### Extrait choisi
● ● ● ● ● ● ●

DAS/266/2024 du 14.11.2024 sur DTAE/2636/2024 ( PAE ) , REJETE

En fait
En droit
Par ces motifs

republique et

canton de geneve

POUVOIR JUDICIAIRE

C/29795/2018-CS DAS/266/2024

DECISION

DE LA COUR DE JUSTICE

Chambre de surveillance

DU JEUDI 14 NOVEMBRE 2024

 

Recours (C/29795/2018-CS) formé en date du 5 juillet 2024 par Monsieur A______, p.a. et représenté par Me B______, avocat.

* * * * *

Décision communiquée par plis recommandés du greffier
du 19 novembre 2024 à :

- Monsieur A______
c/o Me B______, avocat.
______, ______.

- Madame C______
Monsieur D
______
SERVICE DE PROTECTION DE L'ADULTE
Route des Jeunes 1C, case postale 107, 1211 Genève 8.

- TRIBUNAL DE PROTECTION DE L'ADULTE
ET DE L'ENFANT
.

 


EN FAIT

A. Par décision apposée par timbre humide sur un courrier du curateur du 15 avril 2024 à lui-même, le Tribunal de protection de l’adulte et de l’enfant (ci-après: le Tribunal de protection) a autorisé, le 18 avril 2024, le curateur à liquider le mobilier de ménage et à faire radier le droit d'habitation dont A______ est titulaire sur la parcelle sur laquelle est situé son ancien logement (DTAE/2636/2024). Cette décision a été déclarée immédiatement exécutoire nonobstant recours.

Le Tribunal de protection a fait siens les motifs du curateur qui exposait qu'un retour à domicile du protégé n'était pas envisageable.

Cette décision a été communiquée au protégé le 18 avril 2024. Le pli n'a pas été retiré.

B. Par recours déposé le 5 juillet 2024 au greffe de la Cour, A______ a contesté l'autorisation donnée et conclu à l'annulation de la décision.

En substance, il expose tout d'abord que la communication qui lui avait été adressée de la décision contestée n'était pas valable dans la mesure où il disposait d'un curateur de représentation pour la procédure, la décision devant être communiquée à ce dernier exclusivement. Ne l'ayant pas été, le délai de recours n'avait commencé à courir que le 2 juillet 2024, date de la remise effective de la décision en question. Sur le fond, il considère qu'il ne peut être retenu qu'il ne pourra pas rentrer chez lui. Il conteste en outre ne pas être capable de discernement pour déterminer son lieu de vie.

Par décision du 16 juillet 2024, le président ad interim de la Chambre de surveillance a restitué l'effet suspensif au recours.

● ● ● ● ● ● ●

### Fiches présentées

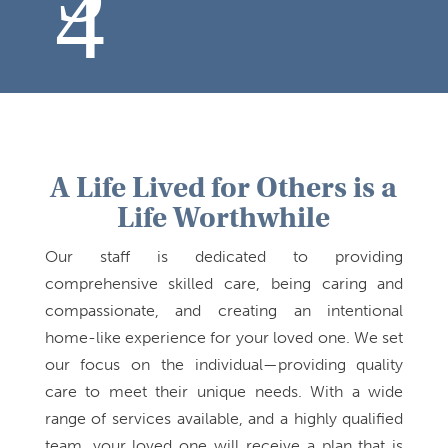
A Life Lived for Others is a
Life Worthwhile
Our staff is dedicated to providing
comprehensive skilled care, being caring and
compassionate, and creating an intentional
home-like experience for your loved one. We set
our focus on the individual—providing quality
care to meet their unique needs. With a wide
range of services available, and a highly qualified
team, your loved one will receive a plan that is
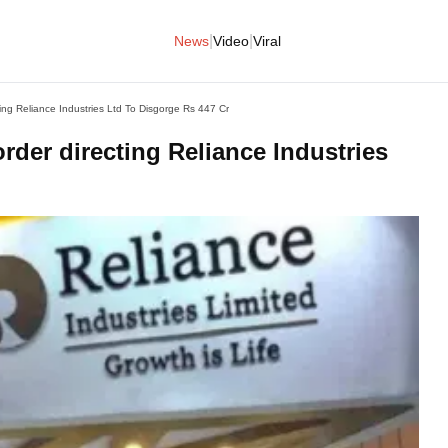
|
|
News
Video
Viral
ing Reliance Industries Ltd To Disgorge Rs 447 Cr
rder directing Reliance Industries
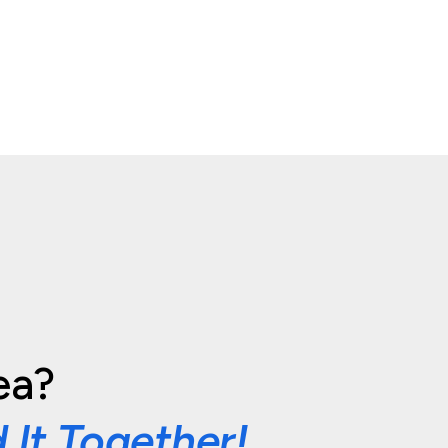
ea?
d It Together!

● ● ● ● ● ● ●

### Consigne A
Relevez toutes les dates complètes (jour, mois et année) citées dans l'extrait de la décision, chacune une seule fois, dans l'ordre où elles apparaissent.
### Consigne B
Reprenez l'extrait de la décision juste après sa dernière phrase et poursuivez-en la rédaction.

### Réponse attendue A
14 novembre 2024
5 juillet 2024
19 novembre 2024
15 avril 2024
18 avril 2024
2 juillet 2024
16 juillet 2024

### Réponse attendue B
Le 24 juillet 2024, le Tribunal de protection a fait savoir à la Cour qu'il n'entendait pas revoir sa décision.

Le Service de protection de l’adulte (SPAd) a répondu au recours en date du 21 août 2024, concluant à son rejet et à la confirmation de la décision attaquée. En particulier, il fait valoir qu'un retour du protégé à domicile n'est pas possible, d'une part, du fait de l'incapacité de celui-ci à déterminer son lieu de vie et du danger pour lui-même que son mode de vie entraîne et, d'autre part, du fait que sa maison a été rendue inhabitable par un incendie qu’il a provoqué. Par ailleurs, il est vraisemblable que le droit d'habitation en sa faveur n'existe même plus conformément au contrat de vente en viager conclu en son temps entre le protégé et les propriétaires actuels du bien.

Par réplique du 3 septembre 2024, le recourant a persisté dans ses conclusions antérieures et produit une attestation du Registre foncier obtenue le 26 juillet 2024, selon laquelle la procédure de radiation du droit d'habitation avait été suspendue en l'attente de droit jugé. Le recours conservait dès lors son objet.

Le 20 septembre 2024, le SPAd a dupliqué persistant dans ses conclusions antérieures.

C. Ressortent pour le surplus de la procédure les faits pertinents suivants :

a) A______, né en 1952, est sous curatelle de gestion et de représentation du SPAd depuis le 12 mars 2019.

b) Il a fait à plusieurs reprises l'objet de mesures de placement à des fins d'assistance, la dernière fois en octobre 2024.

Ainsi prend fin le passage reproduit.